[Challenge a] Pull out every line of the records that contains the string "bottom", and treat uppercase and lowercase as different.

[Text extract]
>> begin
# Last year for $6+ corn?



## Vol (Jul 5, 2009)

Will this be the last year for $6+ corn??........probably.









http://www.agweb.com/article/ethanol_slowdown_ahead-new_demand_source_needed/

Regards, Mike


----------



## haybaler101 (Nov 30, 2008)

It all depends---mostly on weather for this next year. If everything comes off perfect across the country, which rarely ever happens, then corn will probably be under $4 by this time next year. Any weather scares at all, which are already starting in western IA, Southern MN and Nebraska plus South America, then you are probably going to see the highest priced corn we have ever seen before harvest. Had an interesting chat with a couple of guys from Argentina at the NFMS in Louisville last week. Conversation was strained because their English wasn't too good and my Spanish doesn't exist, but I did find out that their corn crop is 40 to 50% damaged at this point and they export 80% of their total crop. This is a lot worse than our wonderful USDA is telling us at this point and means higher prices from exports for us. The USDA is still not reporting last years crop where it should be and we are starting to see local cash bids at 20 to 50 cents over Chicago for the summer months.


----------



## mlappin (Jun 25, 2009)

Vol said:


> Will this be the last year for $6+ corn??........probably.
> 
> 
> 
> ...


Yeah, I've seen several credible articles on how you'd better enjoy while you can as it could easily be back in the $3 range. I don't mean to be an ass or anything, but I'm looking forward seeing those that thought it'd be at $6 + forever make their rents at half that price.


----------



## swmnhay (Jun 13, 2008)
>> end
[Stored data]
>> begin
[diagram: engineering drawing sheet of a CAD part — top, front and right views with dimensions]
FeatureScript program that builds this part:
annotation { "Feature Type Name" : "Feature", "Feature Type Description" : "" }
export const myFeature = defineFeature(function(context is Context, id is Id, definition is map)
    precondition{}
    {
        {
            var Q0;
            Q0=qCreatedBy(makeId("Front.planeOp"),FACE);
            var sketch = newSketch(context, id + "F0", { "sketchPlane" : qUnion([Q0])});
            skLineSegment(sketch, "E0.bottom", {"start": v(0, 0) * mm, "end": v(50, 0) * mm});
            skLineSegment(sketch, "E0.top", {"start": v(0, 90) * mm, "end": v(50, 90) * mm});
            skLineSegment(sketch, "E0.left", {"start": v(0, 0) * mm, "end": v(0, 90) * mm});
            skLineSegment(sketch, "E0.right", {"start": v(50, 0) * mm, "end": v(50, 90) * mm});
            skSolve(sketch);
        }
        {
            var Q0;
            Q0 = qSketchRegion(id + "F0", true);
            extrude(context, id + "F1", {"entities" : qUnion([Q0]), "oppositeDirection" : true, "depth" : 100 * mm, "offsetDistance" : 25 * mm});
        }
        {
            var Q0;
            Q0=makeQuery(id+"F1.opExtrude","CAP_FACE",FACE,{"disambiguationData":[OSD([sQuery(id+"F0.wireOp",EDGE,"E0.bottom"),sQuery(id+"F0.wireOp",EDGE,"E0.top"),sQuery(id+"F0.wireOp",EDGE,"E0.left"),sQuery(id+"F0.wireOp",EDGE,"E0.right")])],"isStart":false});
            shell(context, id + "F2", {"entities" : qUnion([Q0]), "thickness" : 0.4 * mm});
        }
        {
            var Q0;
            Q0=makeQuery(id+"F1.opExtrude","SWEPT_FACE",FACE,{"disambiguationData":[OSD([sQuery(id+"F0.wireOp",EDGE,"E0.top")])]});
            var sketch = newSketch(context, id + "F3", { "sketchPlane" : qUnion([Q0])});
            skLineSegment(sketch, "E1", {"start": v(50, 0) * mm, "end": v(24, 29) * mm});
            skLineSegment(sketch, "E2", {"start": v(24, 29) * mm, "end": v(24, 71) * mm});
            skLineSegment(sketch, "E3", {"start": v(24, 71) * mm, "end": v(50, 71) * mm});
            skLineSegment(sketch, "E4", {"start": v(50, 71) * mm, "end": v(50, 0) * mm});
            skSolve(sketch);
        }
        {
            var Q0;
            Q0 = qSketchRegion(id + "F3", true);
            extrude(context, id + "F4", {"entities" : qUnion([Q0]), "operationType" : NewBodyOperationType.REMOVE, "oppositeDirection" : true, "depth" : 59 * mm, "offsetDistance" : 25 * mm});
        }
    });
>> end
[Challenge b] Duplicate the part of the corn price thread starting with "Yeah, I've seen" and going on through "(Jun 13, 2008)".

[Exercise output a]
            skLineSegment(sketch, "E0.bottom", {"start": v(0, 0) * mm, "end": v(50, 0) * mm});
            Q0=makeQuery(id+"F1.opExtrude","CAP_FACE",FACE,{"disambiguationData":[OSD([sQuery(id+"F0.wireOp",EDGE,"E0.bottom"),sQuery(id+"F0.wireOp",EDGE,"E0.top"),sQuery(id+"F0.wireOp",EDGE,"E0.left"),sQuery(id+"F0.wireOp",EDGE,"E0.right")])],"isStart":false});

[Exercise output b]
Yeah, I've seen several credible articles on how you'd better enjoy while you can as it could easily be back in the $3 range. I don't mean to be an ass or anything, but I'm looking forward seeing those that thought it'd be at $6 + forever make their rents at half that price.


----------



## swmnhay (Jun 13, 2008)